Collected data:
#####
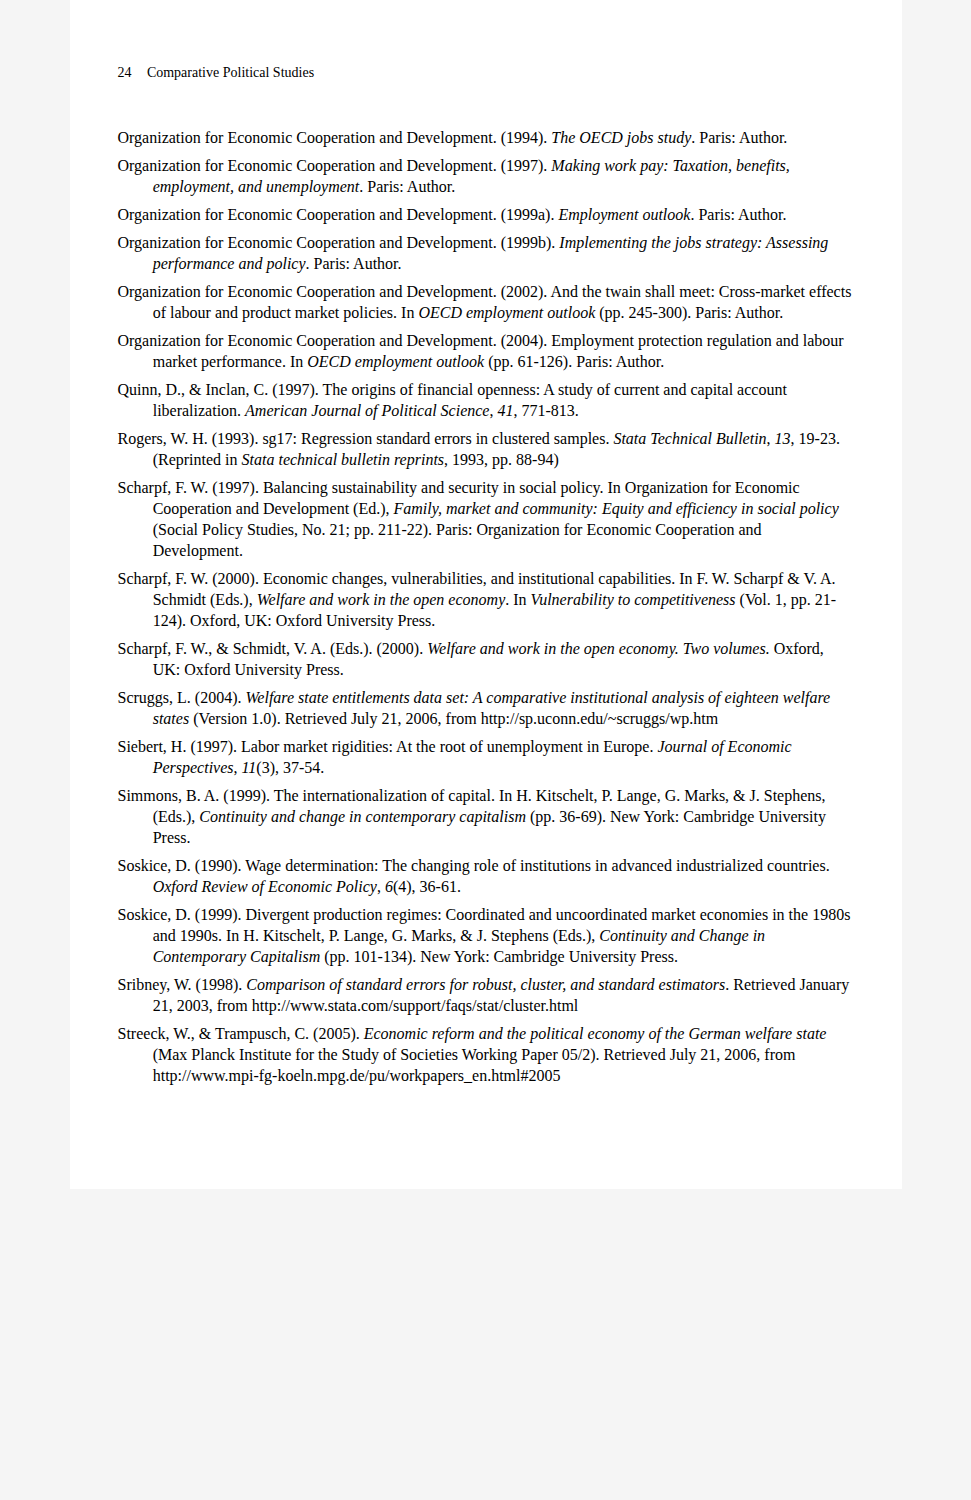24 Comparative Political Studies
Organization for Economic Cooperation and Development. (1994). The OECD jobs study. Paris: Author.
Organization for Economic Cooperation and Development. (1997). Making work pay: Taxation, benefits, employment, and unemployment. Paris: Author.
Organization for Economic Cooperation and Development. (1999a). Employment outlook. Paris: Author.
Organization for Economic Cooperation and Development. (1999b). Implementing the jobs strategy: Assessing performance and policy. Paris: Author.
Organization for Economic Cooperation and Development. (2002). And the twain shall meet: Cross-market effects of labour and product market policies. In OECD employment outlook (pp. 245-300). Paris: Author.
Organization for Economic Cooperation and Development. (2004). Employment protection regulation and labour market performance. In OECD employment outlook (pp. 61-126). Paris: Author.
Quinn, D., & Inclan, C. (1997). The origins of financial openness: A study of current and capital account liberalization. American Journal of Political Science, 41, 771-813.
Rogers, W. H. (1993). sg17: Regression standard errors in clustered samples. Stata Technical Bulletin, 13, 19-23. (Reprinted in Stata technical bulletin reprints, 1993, pp. 88-94)
Scharpf, F. W. (1997). Balancing sustainability and security in social policy. In Organization for Economic Cooperation and Development (Ed.), Family, market and community: Equity and efficiency in social policy (Social Policy Studies, No. 21; pp. 211-22). Paris: Organization for Economic Cooperation and Development.
Scharpf, F. W. (2000). Economic changes, vulnerabilities, and institutional capabilities. In F. W. Scharpf & V. A. Schmidt (Eds.), Welfare and work in the open economy. In Vulnerability to competitiveness (Vol. 1, pp. 21-124). Oxford, UK: Oxford University Press.
Scharpf, F. W., & Schmidt, V. A. (Eds.). (2000). Welfare and work in the open economy. Two volumes. Oxford, UK: Oxford University Press.
Scruggs, L. (2004). Welfare state entitlements data set: A comparative institutional analysis of eighteen welfare states (Version 1.0). Retrieved July 21, 2006, from http://sp.uconn.edu/~scruggs/wp.htm
Siebert, H. (1997). Labor market rigidities: At the root of unemployment in Europe. Journal of Economic Perspectives, 11(3), 37-54.
Simmons, B. A. (1999). The internationalization of capital. In H. Kitschelt, P. Lange, G. Marks, & J. Stephens, (Eds.), Continuity and change in contemporary capitalism (pp. 36-69). New York: Cambridge University Press.
Soskice, D. (1990). Wage determination: The changing role of institutions in advanced industrialized countries. Oxford Review of Economic Policy, 6(4), 36-61.
Soskice, D. (1999). Divergent production regimes: Coordinated and uncoordinated market economies in the 1980s and 1990s. In H. Kitschelt, P. Lange, G. Marks, & J. Stephens (Eds.), Continuity and Change in Contemporary Capitalism (pp. 101-134). New York: Cambridge University Press.
Sribney, W. (1998). Comparison of standard errors for robust, cluster, and standard estimators. Retrieved January 21, 2003, from http://www.stata.com/support/faqs/stat/cluster.html
Streeck, W., & Trampusch, C. (2005). Economic reform and the political economy of the German welfare state (Max Planck Institute for the Study of Societies Working Paper 05/2). Retrieved July 21, 2006, from http://www.mpi-fg-koeln.mpg.de/pu/workpapers_en.html#2005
#####
WHAT THE TASK ASKS - In the records above, copy exactly the lines from the one that contains "Siebert, H. (1997)." through the last, and nothing else.

RESULT OF THIS TASK -
Siebert, H. (1997). Labor market rigidities: At the root of unemployment in Europe. Journal of Economic Perspectives, 11(3), 37-54.
Simmons, B. A. (1999). The internationalization of capital. In H. Kitschelt, P. Lange, G. Marks, & J. Stephens, (Eds.), Continuity and change in contemporary capitalism (pp. 36-69). New York: Cambridge University Press.
Soskice, D. (1990). Wage determination: The changing role of institutions in advanced industrialized countries. Oxford Review of Economic Policy, 6(4), 36-61.
Soskice, D. (1999). Divergent production regimes: Coordinated and uncoordinated market economies in the 1980s and 1990s. In H. Kitschelt, P. Lange, G. Marks, & J. Stephens (Eds.), Continuity and Change in Contemporary Capitalism (pp. 101-134). New York: Cambridge University Press.
Sribney, W. (1998). Comparison of standard errors for robust, cluster, and standard estimators. Retrieved January 21, 2003, from http://www.stata.com/support/faqs/stat/cluster.html
Streeck, W., & Trampusch, C. (2005). Economic reform and the political economy of the German welfare state (Max Planck Institute for the Study of Societies Working Paper 05/2). Retrieved July 21, 2006, from http://www.mpi-fg-koeln.mpg.de/pu/workpapers_en.html#2005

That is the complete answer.